Children running around the gulag were saying, “I will become captives when I grow up.” They said so because they were envious of the Japanese who were receiving meat and sugar. When we went to the store in the gulag, there was nothing we really wanted to buy, but I used to find many things like perfumes to spread on the floor, which was totally unnecessary. I realized it was the result of the gap between demand and supply in the system of planned economy. Vodka was extremely expensive probably because the manufacture was limited. It was priced as 100 rubles per 1 litter. We really tried so hard to obtain Vodka in such a circumstance.
This is what we did: we secretly carried a canteen under the fur coat at the time we were going out to receive food for our units, and just when we went through the gate, we handed the canteen to a vendor of the store. Then the next time we went through the same gate, we received back the canteen full of Vodka. However, one day, one of our group members was caught as he was carrying the canteen. He was taken to be kept in a guard house for heavy equipment. Since he was not given any food, my friend Yamaguchi and I quickly manufactured a copy of the key,which a guard loaned us, in order to take food for him.
Many of the Soviet women were slender and pretty in their twenties even though they did not seem they had much available in their lifestyle. However, after that, most of them began to gain a lot of weight. Their arms seemed strong enough to take care of men’s work. Underneath the fur coat, they wore clothes as thin as summer clothes. I really wondered if it was warm enough for them, but they seemed okay.
Many houses had walls made of logs. There were double windows and inside was warm because they warmed it by pechka (Russian stove).

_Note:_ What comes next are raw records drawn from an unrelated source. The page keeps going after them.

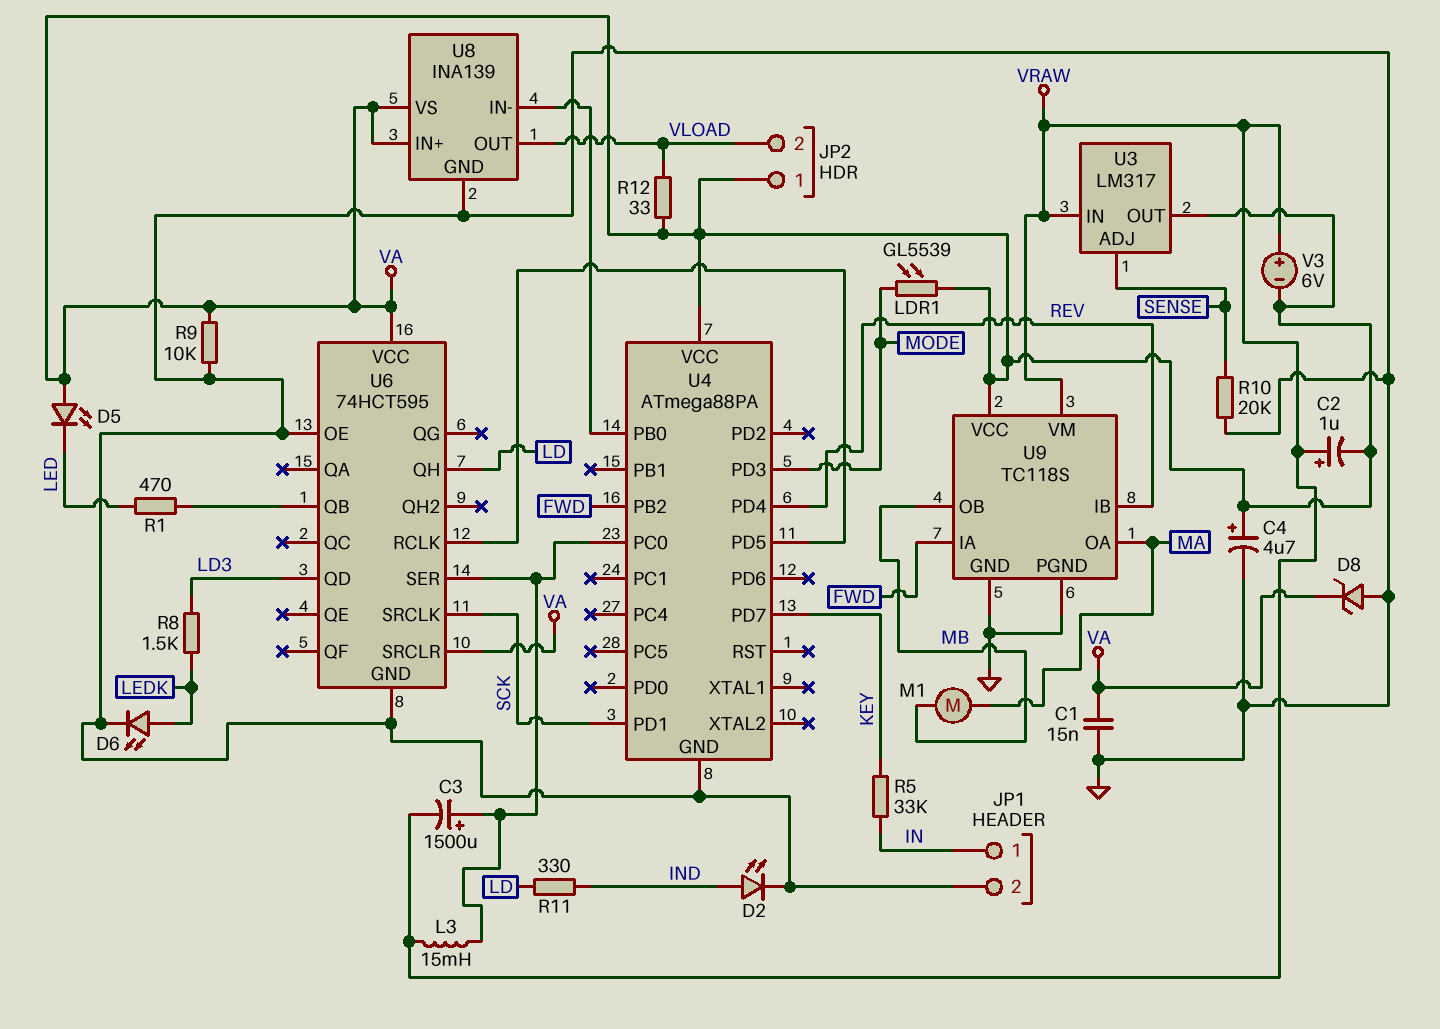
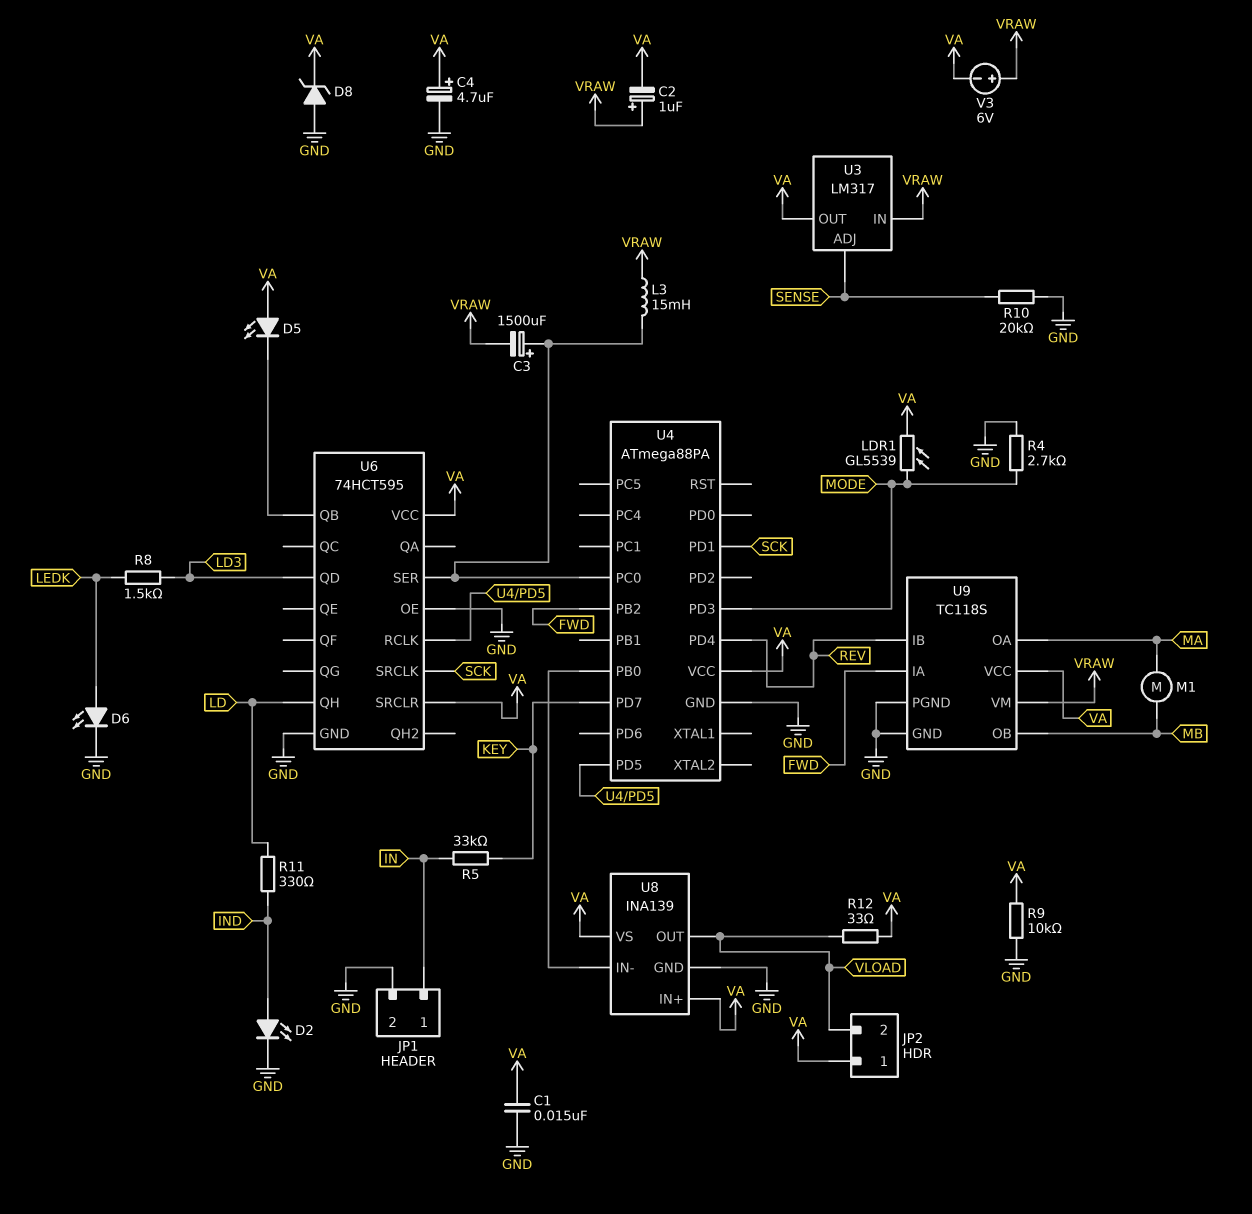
D5: LED (A VA, K LED) -> LED (A VA, K U6/QB)
R1: 470 (LED, U6/QB) -> none
R4: none -> 2.7k (GND, MODE)

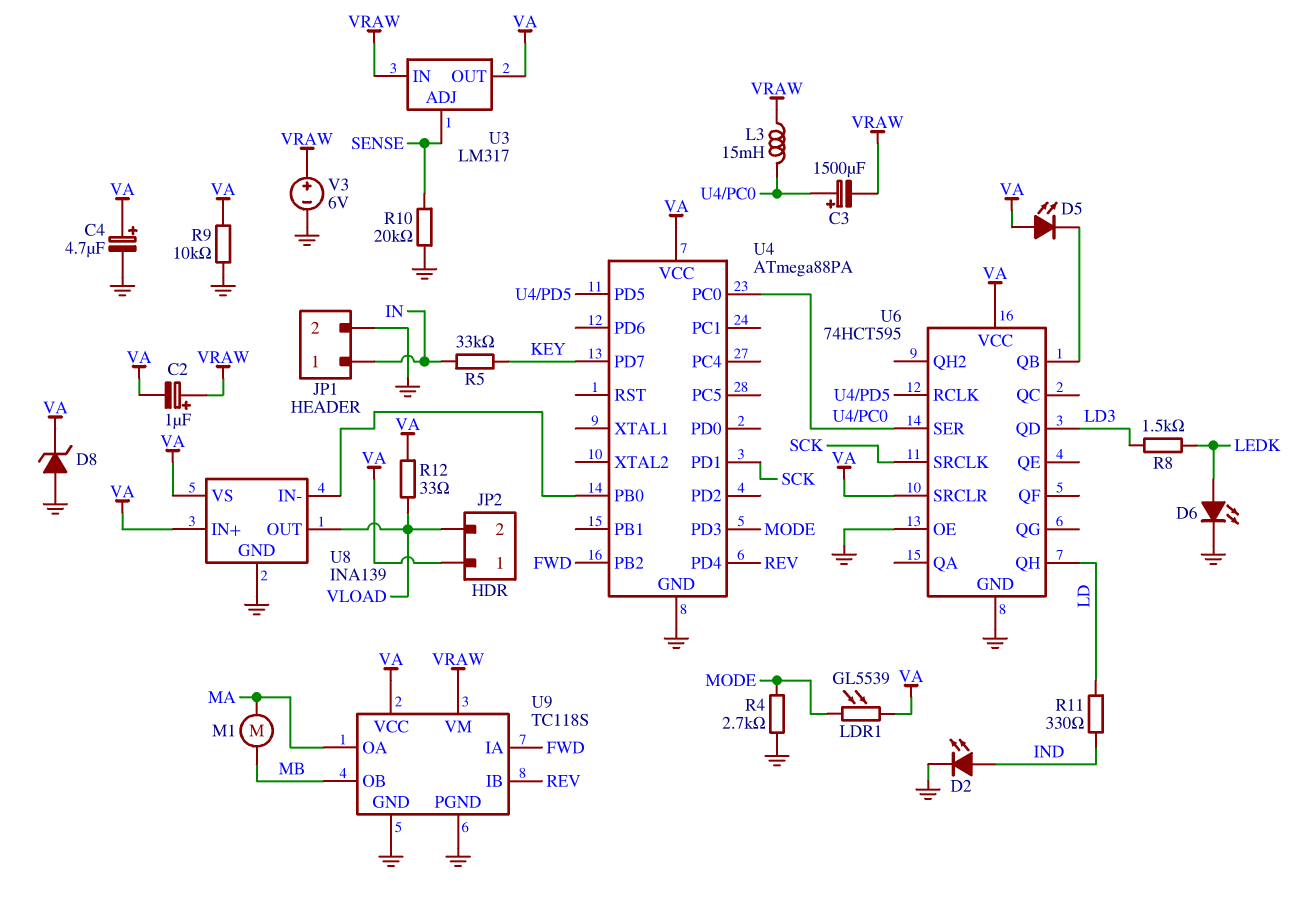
C1: 15nF (GND, VA) -> none
V3: 6V (plus VRAW, minus VA) -> 6V (plus VRAW, minus GND)

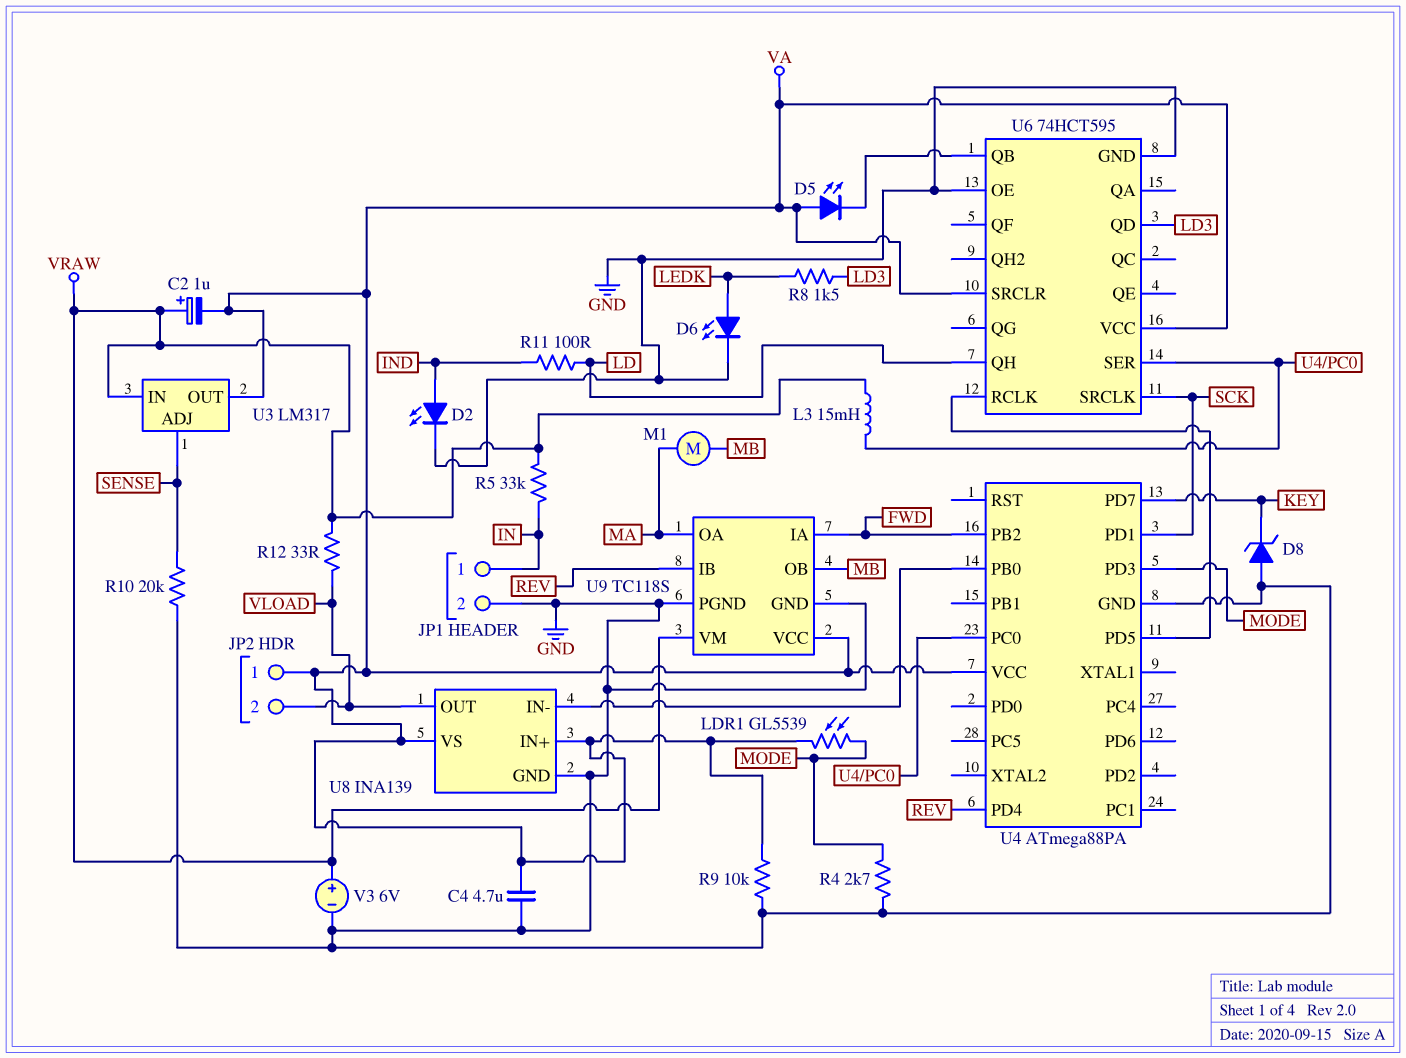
C3: 1500uF (plus U4/PC0, minus VRAW) -> none
C4: 4.7uF (plus VA, minus GND) -> 4.7uF (GND, VA)
D8: zener (A GND, K VA) -> zener (A GND, K KEY)
R5: 33k (IN, KEY) -> 33k (IN, VRAW)
R11: 330 (IND, LD) -> 100 (IND, LD)
R12: 33 (VA, VLOAD) -> 33 (VLOAD, VRAW)

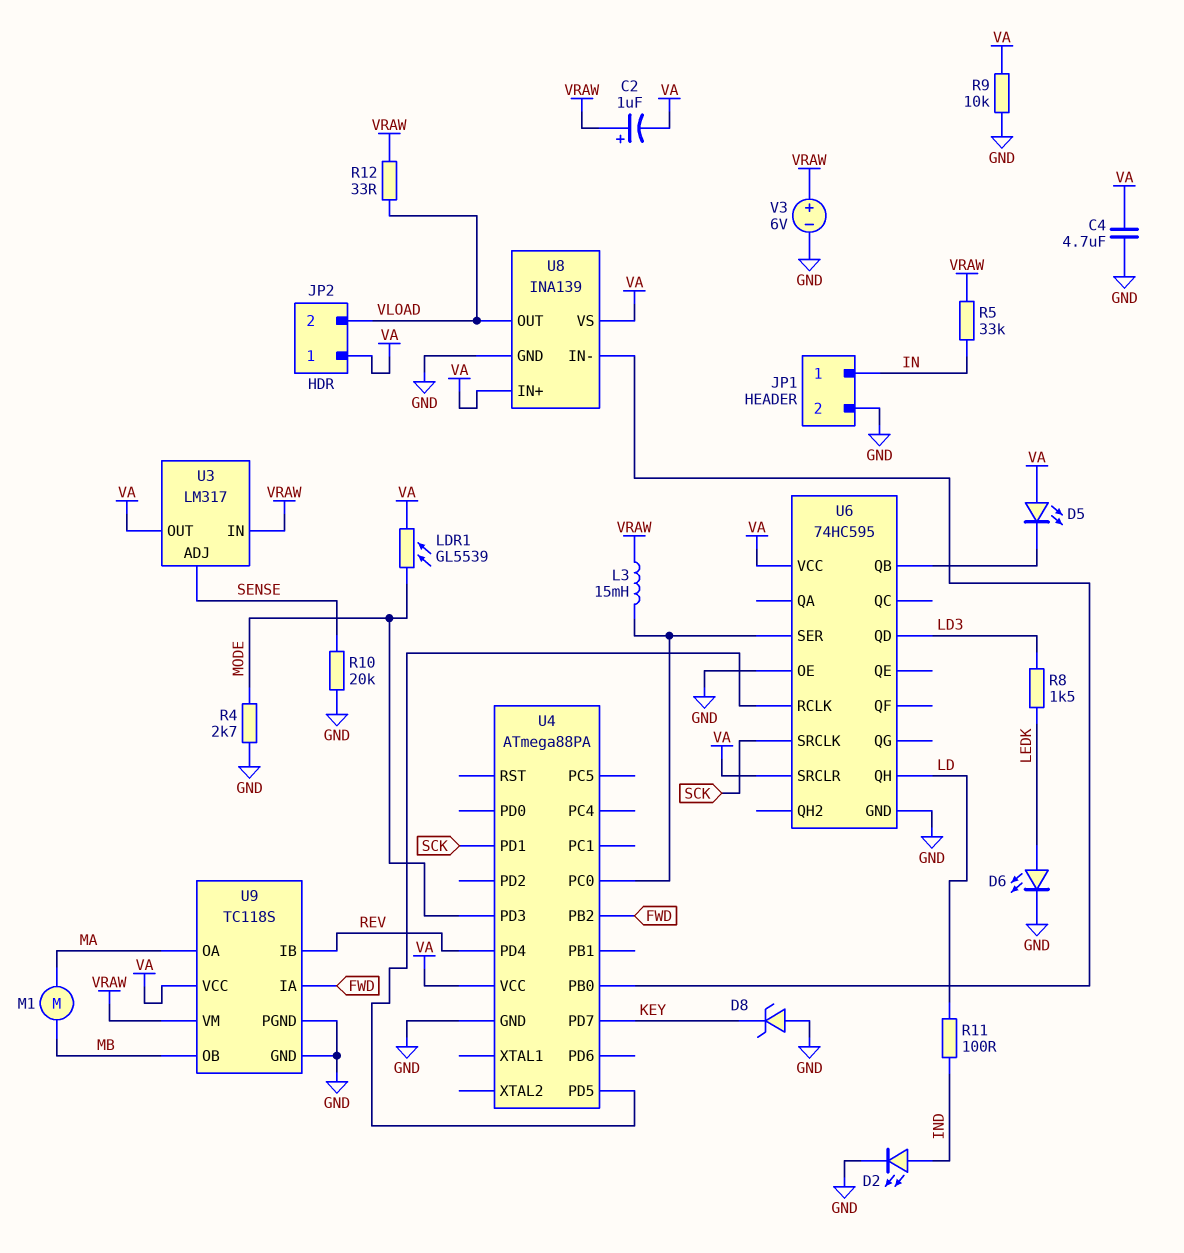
U6: 74HCT595 -> 74HC595

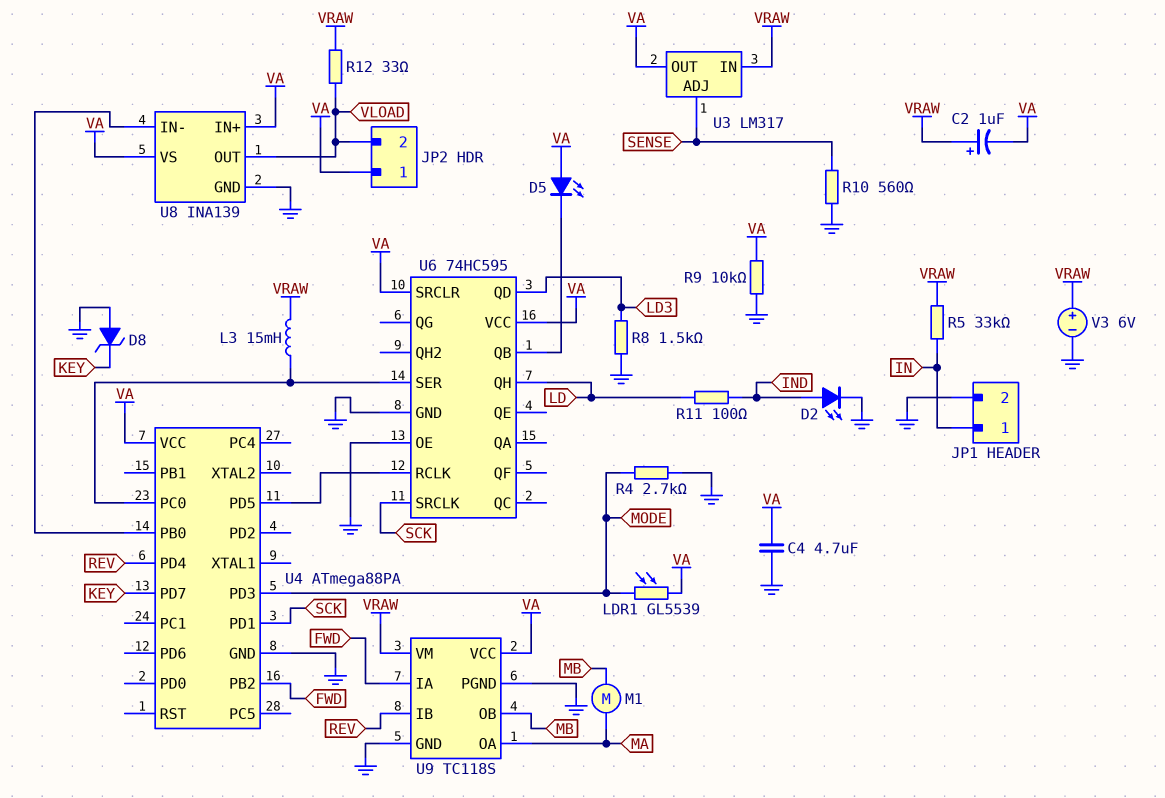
D6: LED (A LEDK, K GND) -> none
R8: 1.5k (LD3, LEDK) -> 1.5k (GND, LD3)
R10: 20k (GND, SENSE) -> 560 (GND, SENSE)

So when we looked at their house from outside, it looked very pretty. They seemed to have enough bread and potatoes, but seemed they could not get meat or fish as often.
In February of 1946, twenty of us Japanese were made to walk in the snow from our gulag to the Kizunnel station. One night, while we were staying over at a villagers’ home, I woke up to go to the bathroom and heard some noise as if somebody was eating something in the kitchen. I wondered what it was and peeked at the kitchen. What I found was the mother making her children lick the bones of the herrings that we did not finish. There must have been some more left to eat. It really made me realize they hardly had any fish to eat and how the life of the Soviets was tough as well. The salted herrings were what we took from the gulag.
There was one channel of the cable broadcasted radio. It was not a time of TV yet. Inside the gulag, there was a factory of wood. The army unit specializing in manufacturing was working to repair buildings there, and at the same time, they were making chests of drawers and chairs for the military officers in the administration bureau.